===== Information provided =====

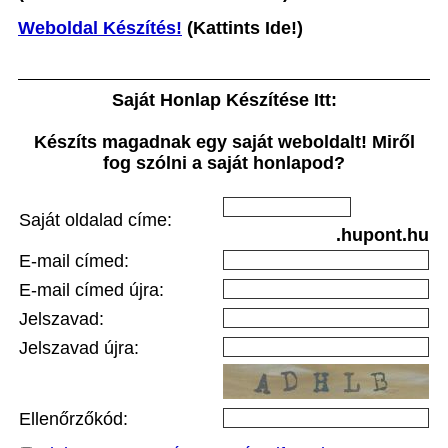
Weboldal Készítés!
(Kattints Ide!)
Saját Honlap Készítése Itt:
Készíts magadnak egy saját weboldalt! Miről
fog szólni a saját honlapod?
Saját oldalad címe:
.hupont.hu
E-mail címed:
E-mail címed újra:
Jelszavad:
Jelszavad újra:
Ellenőrzőkód:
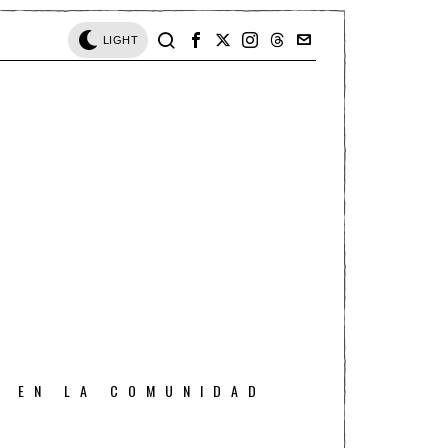
LIGHT
O EN LA COMUNIDAD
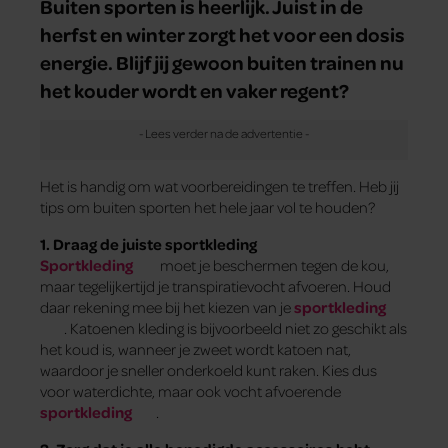
Buiten sporten is heerlijk. Juist in de
herfst en winter zorgt het voor een dosis
energie. Blijf jij gewoon buiten trainen nu
het kouder wordt en vaker regent?
Het is handig om wat voorbereidingen te treffen. Heb jij
tips om buiten sporten het hele jaar vol te houden?
1. Draag de juiste sportkleding
Sportkleding
moet je beschermen tegen de kou,
maar tegelijkertijd je transpiratievocht afvoeren. Houd
daar rekening mee bij het kiezen van je
sportkleding
. Katoenen kleding is bijvoorbeeld niet zo geschikt als
het koud is, wanneer je zweet wordt katoen nat,
waardoor je sneller onderkoeld kunt raken. Kies dus
voor waterdichte, maar ook vocht afvoerende
sportkleding
.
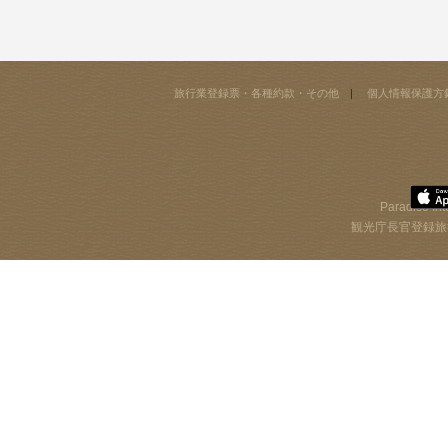
旅行業登録票・各種約款・その他
個人情報保護方
Paradise Int
観光庁長官登録旅行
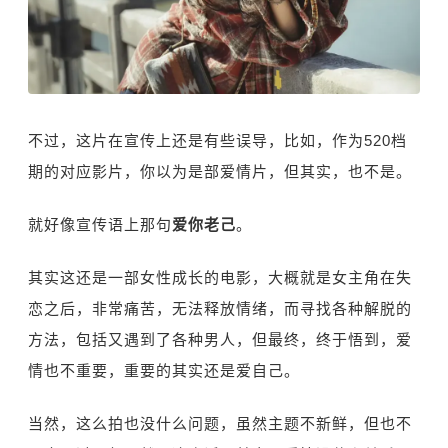
不过，这片在宣传上还是有些误导，比如，作为520档
期的对应影片，你以为是部爱情片，但其实，也不是。
就好像宣传语上那句
爱你老己
。
其实这还是一部女性成长的电影，大概就是女主角在失
恋之后，非常痛苦，无法释放情绪，而寻找各种解脱的
方法，包括又遇到了各种男人，但最终，终于悟到，爱
情也不重要，重要的其实还是爱自己。
当然，这么拍也没什么问题，虽然主题不新鲜，但也不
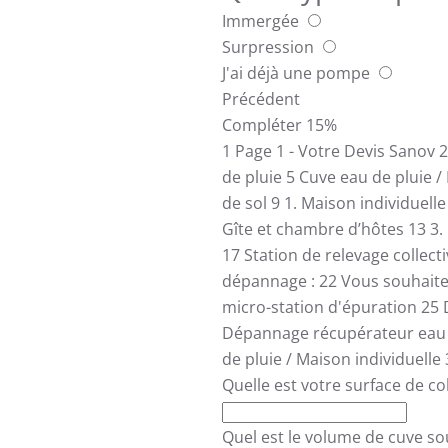
Immergée
Surpression
J'ai déjà une pompe
Précédent
Compléter
15%
1
Page 1 - Votre Devis Sanov
2
de pluie
5
Cuve eau de pluie /
de sol
9
1. Maison individuell
Gîte et chambre d’hôtes
13
3.
17
Station de relevage collect
dépannage :
22
Vous souhait
micro-station d'épuration
25
Dépannage récupérateur eau 
de pluie / Maison individuelle
Quelle est votre surface de co
Quel est le volume de cuve so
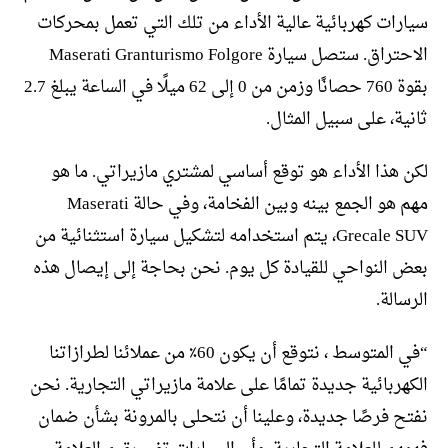
سيارات كهربائية عالية الأداء من تلك التي تعمل بمحركات
الاحتراق. ستصل سيارة Maserati Granturismo Folgore
بقوة 760 حصانًا وزمن من 0 إلى 62 ميلًا في الساعة يبلغ 2.7
ثانية، على سبيل المثال.
لكن هذا الأداء هو توقع أساسي لمشتري مازيراتي. ما هو
مهم هو الجمع بينه وبين الفخامة، وفي حالة Maserati
Grecale SUV، يتم استخدامه لتشكيل سيارة استثنائية من
بعض النواحي للقيادة كل يوم. نحن بحاجة إلى إيصال هذه
الرسالة.
“في المتوسط ​​، نتوقع أن يكون 60٪ من عملائنا لطرازاتنا
الكهربائية جديدة تمامًا على علامة مازيراتي التجارية. نحن
نفتح فرصًا جديدة، وعلينا أن نتحلى بالمرونة بشأن ضمان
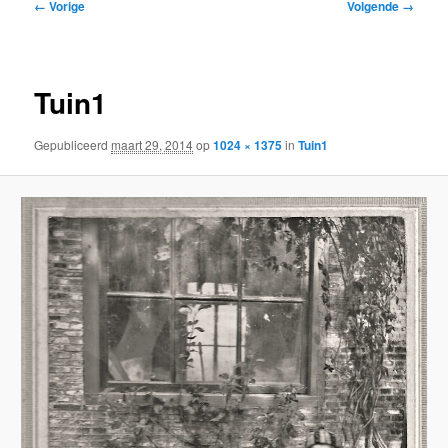
Afbeeldingsnavigatie
← Vorige
Volgende →
inhoud
inhoud
Tuin1
Gepubliceerd
maart 29, 2014
op
1024 × 1375
in
Tuin1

=====

### Exercise
Would you print, exactly as they appear, the lines from the line with "Quelle est votre surface de co" through the end of the entries above, leaving out the pictures?

### Answer space
Quelle est votre surface de co
Quel est le volume de cuve so
سيارات كهربائية عالية الأداء من تلك التي تعمل بمحركات
الاحتراق. ستصل سيارة Maserati Granturismo Folgore
بقوة 760 حصانًا وزمن من 0 إلى 62 ميلًا في الساعة يبلغ 2.7
ثانية، على سبيل المثال.
لكن هذا الأداء هو توقع أساسي لمشتري مازيراتي. ما هو
مهم هو الجمع بينه وبين الفخامة، وفي حالة Maserati
Grecale SUV، يتم استخدامه لتشكيل سيارة استثنائية من
بعض النواحي للقيادة كل يوم. نحن بحاجة إلى إيصال هذه
الرسالة.
“في المتوسط ​​، نتوقع أن يكون 60٪ من عملائنا لطرازاتنا
الكهربائية جديدة تمامًا على علامة مازيراتي التجارية. نحن
نفتح فرصًا جديدة، وعلينا أن نتحلى بالمرونة بشأن ضمان
Afbeeldingsnavigatie
← Vorige
Volgende →
inhoud
inhoud
Tuin1
Gepubliceerd
maart 29, 2014
op
1024 × 1375
in
Tuin1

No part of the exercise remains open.